Ils sont très contents. C'est eux qui nous ont appelés les premiers pour nous informer. Je pense que le peuple syrien tout entier doit être vraiment heureux, ainsi que tous les humanistes du monde entier. Ils voient ce jour où le régime a chuté après quatorze ans de dictature de Bachar al-Assad. Je n'ai connu pratiquement que le père et le fils comme président. On est restés avec le régime de ce tyran et cette famille vraiment mafieuse, tout ça pendant plus de 50 ans. C'est vraiment quelque chose d'historique. Ce jour restera gravé dans ma mémoire jusqu'au bout.

Je pense à mon frère et mon neveu, tout ce qu'ils ont subi, et toutes leurs souffrances. Ils ont payé pour que la Syrie soit libérée. Finalement, c'est l'émotion, la joie, tout ça se chamboule pour moi. Je ne pensais pas que ça arriverait aussi vite. Tant mieux pour le peuple syrien, tant mieux pour le monde. Que des gens comme ça commence à disparaître un peu partout dans le monde. J'espère que l'avenir sera meilleur pour tout le monde.

"J'espère qu'il y aura des condamnations plus tard en Syrie pour tous ceux qui ont participé avec Assad à la souffrance du peuple syrien."

Obeida Dabbagh

à franceinfo

Quand on voit que les groupes rebelles sont menés islamistes radicaux et prennent le pays, est-ce que cela vous inquiète également ? 

Je comprends l'inquiétude. Moi aussi, je suis inquiet. Le problème majeur, c'était la disparition d'Assad. Après, on verra. C'est un premier pas dans un cheminement qui sera assez long. Il y aura peut-être des soubresauts, mais au moins Bachar al-Assad est parti avec sa clique, et c'est ça le plus important. Pour le moment, j'ai bon espoir. Les premiers signes ont montré que les rebelles sont des Syriens qui ont quitté le pays il y a dix ou douze ans quand la révolution a commencé et qui ont maintenant plus de 20 ans. Il n'y a pas d'étrangers parmi eux. Ils ont pris les armes, ont été entraînés à Idlib et sont venus libérer le peuple syrien.

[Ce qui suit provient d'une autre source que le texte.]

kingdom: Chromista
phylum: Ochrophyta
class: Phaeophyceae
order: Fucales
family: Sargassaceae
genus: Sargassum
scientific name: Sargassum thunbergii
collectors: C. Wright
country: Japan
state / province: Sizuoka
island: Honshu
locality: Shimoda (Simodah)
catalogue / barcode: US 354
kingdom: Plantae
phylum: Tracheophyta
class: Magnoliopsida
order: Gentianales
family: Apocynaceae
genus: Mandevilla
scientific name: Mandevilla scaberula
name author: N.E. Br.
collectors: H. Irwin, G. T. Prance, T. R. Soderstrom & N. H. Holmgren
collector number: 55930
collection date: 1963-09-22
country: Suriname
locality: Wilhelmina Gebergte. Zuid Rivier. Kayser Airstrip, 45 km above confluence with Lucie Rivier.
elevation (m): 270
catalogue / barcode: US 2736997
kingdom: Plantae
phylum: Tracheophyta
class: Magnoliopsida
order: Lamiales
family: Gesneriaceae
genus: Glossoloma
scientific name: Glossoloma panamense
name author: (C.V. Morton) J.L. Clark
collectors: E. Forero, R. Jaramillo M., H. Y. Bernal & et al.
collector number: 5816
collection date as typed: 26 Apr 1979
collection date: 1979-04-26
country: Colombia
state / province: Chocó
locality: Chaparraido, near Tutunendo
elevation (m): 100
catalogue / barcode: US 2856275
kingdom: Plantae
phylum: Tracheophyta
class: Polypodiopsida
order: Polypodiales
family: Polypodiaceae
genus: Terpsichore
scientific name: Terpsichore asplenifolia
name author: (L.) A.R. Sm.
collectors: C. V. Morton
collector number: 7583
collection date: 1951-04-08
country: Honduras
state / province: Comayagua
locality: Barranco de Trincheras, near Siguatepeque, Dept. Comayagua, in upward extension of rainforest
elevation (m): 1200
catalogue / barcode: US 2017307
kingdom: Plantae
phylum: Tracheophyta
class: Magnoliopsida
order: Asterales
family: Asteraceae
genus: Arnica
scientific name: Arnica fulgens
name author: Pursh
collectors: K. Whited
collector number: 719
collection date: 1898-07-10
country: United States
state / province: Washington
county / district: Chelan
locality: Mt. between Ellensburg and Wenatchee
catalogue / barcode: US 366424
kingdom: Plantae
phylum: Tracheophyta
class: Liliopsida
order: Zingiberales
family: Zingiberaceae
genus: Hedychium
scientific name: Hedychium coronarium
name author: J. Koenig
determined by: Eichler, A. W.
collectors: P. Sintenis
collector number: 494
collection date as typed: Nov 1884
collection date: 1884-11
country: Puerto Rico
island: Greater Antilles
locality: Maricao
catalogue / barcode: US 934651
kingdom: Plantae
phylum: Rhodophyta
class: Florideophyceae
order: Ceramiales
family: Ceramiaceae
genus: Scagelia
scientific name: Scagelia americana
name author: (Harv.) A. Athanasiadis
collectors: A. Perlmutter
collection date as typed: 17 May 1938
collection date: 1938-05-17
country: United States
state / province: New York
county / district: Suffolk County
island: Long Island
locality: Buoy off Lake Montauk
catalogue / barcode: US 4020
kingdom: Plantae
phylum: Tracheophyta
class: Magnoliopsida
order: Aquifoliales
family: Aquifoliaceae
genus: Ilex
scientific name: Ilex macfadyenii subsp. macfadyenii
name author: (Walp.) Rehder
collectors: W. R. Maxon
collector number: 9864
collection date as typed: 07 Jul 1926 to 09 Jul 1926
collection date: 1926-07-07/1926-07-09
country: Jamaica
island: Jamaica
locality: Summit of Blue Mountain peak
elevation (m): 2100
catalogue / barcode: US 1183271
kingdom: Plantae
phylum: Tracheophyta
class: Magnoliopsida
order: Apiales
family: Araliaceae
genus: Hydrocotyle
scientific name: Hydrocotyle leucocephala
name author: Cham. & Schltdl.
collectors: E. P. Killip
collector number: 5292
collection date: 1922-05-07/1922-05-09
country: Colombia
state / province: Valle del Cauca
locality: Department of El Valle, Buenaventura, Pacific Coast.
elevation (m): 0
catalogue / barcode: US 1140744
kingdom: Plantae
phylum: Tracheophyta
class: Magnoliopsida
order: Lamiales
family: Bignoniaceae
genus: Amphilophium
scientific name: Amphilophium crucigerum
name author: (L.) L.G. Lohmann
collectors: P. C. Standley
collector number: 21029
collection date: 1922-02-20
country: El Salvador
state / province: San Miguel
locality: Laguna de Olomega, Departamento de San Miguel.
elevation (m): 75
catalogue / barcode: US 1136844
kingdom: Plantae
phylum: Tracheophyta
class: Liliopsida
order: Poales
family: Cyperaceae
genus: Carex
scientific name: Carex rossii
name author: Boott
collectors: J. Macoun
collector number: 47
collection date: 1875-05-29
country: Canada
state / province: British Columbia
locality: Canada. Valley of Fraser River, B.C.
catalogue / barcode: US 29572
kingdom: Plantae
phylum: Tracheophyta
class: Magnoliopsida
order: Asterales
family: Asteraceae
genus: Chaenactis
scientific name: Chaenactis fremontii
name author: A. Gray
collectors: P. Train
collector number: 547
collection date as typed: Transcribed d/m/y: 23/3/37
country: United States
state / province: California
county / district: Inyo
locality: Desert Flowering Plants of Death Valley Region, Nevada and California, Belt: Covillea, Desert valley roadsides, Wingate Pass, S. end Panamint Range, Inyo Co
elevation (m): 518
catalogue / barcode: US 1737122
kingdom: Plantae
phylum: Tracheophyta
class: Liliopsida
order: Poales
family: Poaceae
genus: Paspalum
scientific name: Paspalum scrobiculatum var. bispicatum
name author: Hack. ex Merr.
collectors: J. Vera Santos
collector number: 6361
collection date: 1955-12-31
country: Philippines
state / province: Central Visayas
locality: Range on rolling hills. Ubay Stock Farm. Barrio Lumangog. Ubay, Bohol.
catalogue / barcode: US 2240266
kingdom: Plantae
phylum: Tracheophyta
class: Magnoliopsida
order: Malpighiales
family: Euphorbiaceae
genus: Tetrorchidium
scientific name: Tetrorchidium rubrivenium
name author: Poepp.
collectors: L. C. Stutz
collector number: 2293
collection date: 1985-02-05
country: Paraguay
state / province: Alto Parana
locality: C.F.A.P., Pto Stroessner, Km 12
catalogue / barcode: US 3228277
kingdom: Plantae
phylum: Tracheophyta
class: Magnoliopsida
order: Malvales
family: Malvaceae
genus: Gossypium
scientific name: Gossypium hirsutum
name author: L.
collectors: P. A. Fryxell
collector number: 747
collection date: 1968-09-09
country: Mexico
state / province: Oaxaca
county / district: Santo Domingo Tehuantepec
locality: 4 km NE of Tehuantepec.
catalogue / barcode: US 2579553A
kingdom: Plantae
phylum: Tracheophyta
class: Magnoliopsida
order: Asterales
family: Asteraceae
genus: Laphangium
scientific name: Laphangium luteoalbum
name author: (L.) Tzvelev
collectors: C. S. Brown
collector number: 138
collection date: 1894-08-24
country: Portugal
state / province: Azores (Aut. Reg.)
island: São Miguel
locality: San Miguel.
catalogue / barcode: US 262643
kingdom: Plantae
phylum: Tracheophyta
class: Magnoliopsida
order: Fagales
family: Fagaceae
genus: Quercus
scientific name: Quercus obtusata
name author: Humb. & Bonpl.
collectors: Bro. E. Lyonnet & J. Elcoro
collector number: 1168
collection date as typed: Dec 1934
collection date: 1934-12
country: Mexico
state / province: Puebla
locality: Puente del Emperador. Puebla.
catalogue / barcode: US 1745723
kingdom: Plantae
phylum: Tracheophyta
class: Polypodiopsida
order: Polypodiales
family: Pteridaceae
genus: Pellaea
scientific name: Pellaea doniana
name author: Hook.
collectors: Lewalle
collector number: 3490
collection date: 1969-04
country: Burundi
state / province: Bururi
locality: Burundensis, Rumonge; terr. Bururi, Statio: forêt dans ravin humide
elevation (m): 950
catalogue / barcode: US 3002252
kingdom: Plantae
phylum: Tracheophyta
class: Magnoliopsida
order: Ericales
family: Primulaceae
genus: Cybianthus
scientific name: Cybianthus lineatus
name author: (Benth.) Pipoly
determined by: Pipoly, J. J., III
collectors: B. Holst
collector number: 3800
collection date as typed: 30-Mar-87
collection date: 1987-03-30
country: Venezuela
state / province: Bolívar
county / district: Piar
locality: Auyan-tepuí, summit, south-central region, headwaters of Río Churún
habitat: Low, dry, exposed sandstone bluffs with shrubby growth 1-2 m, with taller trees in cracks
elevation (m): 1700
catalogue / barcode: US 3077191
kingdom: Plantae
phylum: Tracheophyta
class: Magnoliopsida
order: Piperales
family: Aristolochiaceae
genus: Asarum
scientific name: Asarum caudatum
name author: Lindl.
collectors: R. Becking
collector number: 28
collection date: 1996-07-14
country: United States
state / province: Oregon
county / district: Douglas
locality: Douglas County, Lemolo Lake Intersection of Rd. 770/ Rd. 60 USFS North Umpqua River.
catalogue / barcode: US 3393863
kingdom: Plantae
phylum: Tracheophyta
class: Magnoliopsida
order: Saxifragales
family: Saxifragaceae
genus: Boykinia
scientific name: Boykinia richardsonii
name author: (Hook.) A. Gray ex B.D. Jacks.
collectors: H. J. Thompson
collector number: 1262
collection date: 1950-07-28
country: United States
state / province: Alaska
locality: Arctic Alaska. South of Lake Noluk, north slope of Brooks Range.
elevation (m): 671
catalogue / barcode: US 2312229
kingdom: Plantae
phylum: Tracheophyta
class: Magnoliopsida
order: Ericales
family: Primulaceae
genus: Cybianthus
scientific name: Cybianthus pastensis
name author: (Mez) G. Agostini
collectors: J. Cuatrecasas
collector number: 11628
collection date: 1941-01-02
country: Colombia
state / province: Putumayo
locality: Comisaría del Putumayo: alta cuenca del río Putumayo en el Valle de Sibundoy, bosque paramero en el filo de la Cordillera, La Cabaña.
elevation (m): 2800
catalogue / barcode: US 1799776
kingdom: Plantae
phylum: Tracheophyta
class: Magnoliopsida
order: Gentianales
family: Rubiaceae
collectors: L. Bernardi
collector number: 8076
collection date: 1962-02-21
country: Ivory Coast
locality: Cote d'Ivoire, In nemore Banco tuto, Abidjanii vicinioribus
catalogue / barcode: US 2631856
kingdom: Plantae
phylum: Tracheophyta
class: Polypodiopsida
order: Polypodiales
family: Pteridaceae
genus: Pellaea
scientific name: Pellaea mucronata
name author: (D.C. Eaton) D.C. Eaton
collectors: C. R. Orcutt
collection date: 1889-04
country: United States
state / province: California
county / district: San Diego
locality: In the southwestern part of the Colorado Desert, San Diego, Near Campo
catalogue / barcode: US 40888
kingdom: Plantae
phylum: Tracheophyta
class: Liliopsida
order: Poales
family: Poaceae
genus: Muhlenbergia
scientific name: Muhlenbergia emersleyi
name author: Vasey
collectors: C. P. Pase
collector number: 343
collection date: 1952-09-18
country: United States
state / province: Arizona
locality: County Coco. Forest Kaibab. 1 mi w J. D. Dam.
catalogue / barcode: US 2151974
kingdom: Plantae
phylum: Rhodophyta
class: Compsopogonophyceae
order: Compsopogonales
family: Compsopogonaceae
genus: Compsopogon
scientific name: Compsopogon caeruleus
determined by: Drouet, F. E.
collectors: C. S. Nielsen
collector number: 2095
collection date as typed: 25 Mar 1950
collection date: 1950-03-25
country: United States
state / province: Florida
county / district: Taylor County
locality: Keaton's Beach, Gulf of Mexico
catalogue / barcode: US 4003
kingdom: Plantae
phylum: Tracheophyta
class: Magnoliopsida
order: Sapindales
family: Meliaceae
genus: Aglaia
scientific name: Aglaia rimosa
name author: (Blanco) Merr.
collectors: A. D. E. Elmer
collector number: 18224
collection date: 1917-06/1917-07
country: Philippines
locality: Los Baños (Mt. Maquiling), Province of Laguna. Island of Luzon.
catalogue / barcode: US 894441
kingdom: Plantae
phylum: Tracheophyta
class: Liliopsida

Vous n'avez jamais pu rentrer en Syrie, vous pensiez que ce serait à jamais impossible. C'est quelque chose que vous envisagez désormais ?

Bien sûr, je serai parmi les premiers à partir. On attend un peu que les choses se stabilisent. J'ai bon espoir même si les choses peuvent être inquiétantes pour beaucoup. Mais les premiers signes montrent que les choses peuvent bien se dérouler. On n'est jamais à l'abri d'une surprise donc laissons les choses se faire petit à petit. La chose la plus importante c'est la disparition du régime de Bachar al-Assad après on verra. Bien sûr, il faudra être sûr que les choses ne se dégradent pas, mais c'est déjà une première étape.